A significant portion of the used clothing available in Uganda is surplus from Europe and the US. Museveni provocatively labeled these garments as “clothes of deceased Westerners”, insinuating that they are hand-me-downs of the departed. He stated, “Upon a Westerner’s death, their attire is gathered and shipped to Africa.” This perception isn’t exclusive to Uganda; the term ‘kava ulaya’, meaning ‘clothes of dead white people’, is used in Nigeria to describe such imports.
Oxfam reveals that a staggering 70% of clothing discarded in European and US collection bins ultimately lands in Africa. The exact percentage of these items belonging to the departed remains unclear.

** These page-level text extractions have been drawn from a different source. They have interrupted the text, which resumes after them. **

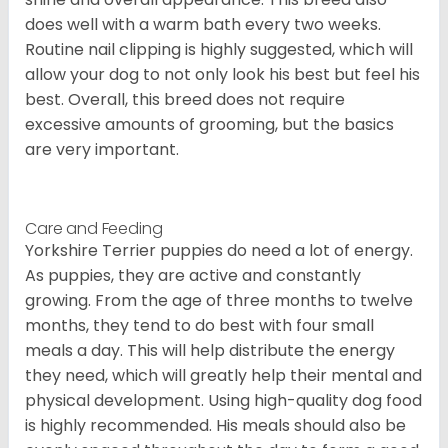
does well with a warm bath every two weeks.
Routine nail clipping is highly suggested, which will
allow your dog to not only look his best but feel his
best. Overall, this breed does not require
excessive amounts of grooming, but the basics
are very important.
Care and Feeding
Yorkshire Terrier puppies do need a lot of energy.
As puppies, they are active and constantly
growing. From the age of three months to twelve
months, they tend to do best with four small
meals a day. This will help distribute the energy
they need, which will greatly help their mental and
physical development. Using high-quality dog food
is highly recommended. His meals should also be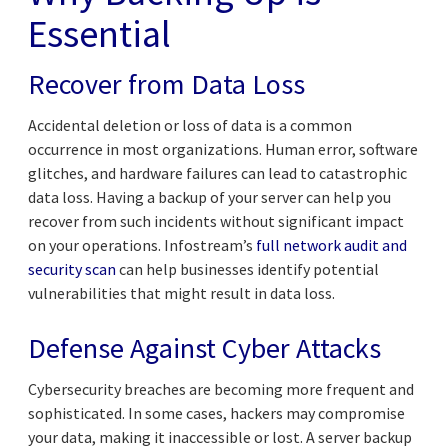
Essential
Recover from Data Loss
Accidental deletion or loss of data is a common
occurrence in most organizations. Human error, software
glitches, and hardware failures can lead to catastrophic
data loss. Having a backup of your server can help you
recover from such incidents without significant impact
on your operations. Infostream’s
full network audit and
security scan
can help businesses identify potential
vulnerabilities that might result in data loss.
Defense Against Cyber Attacks
Cybersecurity breaches are becoming more frequent and
sophisticated. In some cases, hackers may compromise
your data, making it inaccessible or lost. A server backup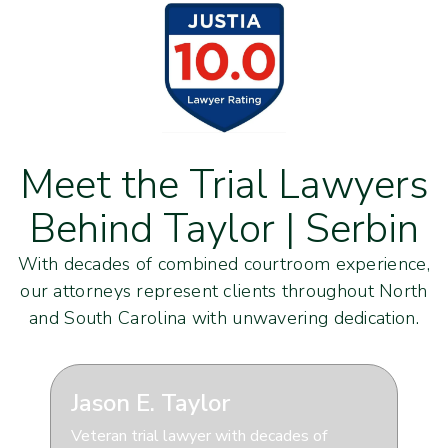
Meet the Trial Lawyers
Behind Taylor | Serbin
With decades of combined courtroom experience,
our attorneys represent clients throughout North
and South Carolina with unwavering dedication.
Jason E. Taylor
Veteran trial lawyer with decades of
S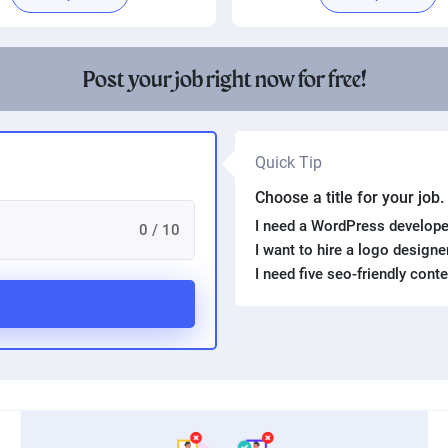
Post your job right now for free!
Quick Tip
Choose a title for your job
I need a WordPress develope
0 / 10
I want to hire a logo design
I need five seo-friendly cont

Although Uganda boasts a robust textile sector, the majority of its output is shipped as partially processed goods. Consequently, the economic value-added within the country remains modest, as per De Volkskrant. Recent data indicates that annual cotton exports fluctuate between 22 million and 76 million dollars.
The notion of prohibiting used clothing imports isn’t new. In 2016, the East African community, which includes Uganda, Kenya, Rwanda, Tanzania, Burundi, and South Sudan, advocated for such a ban. Rwanda was the only country to actualize it then, given that such imports also generated numerous employment opportunities, benefiting the local economy.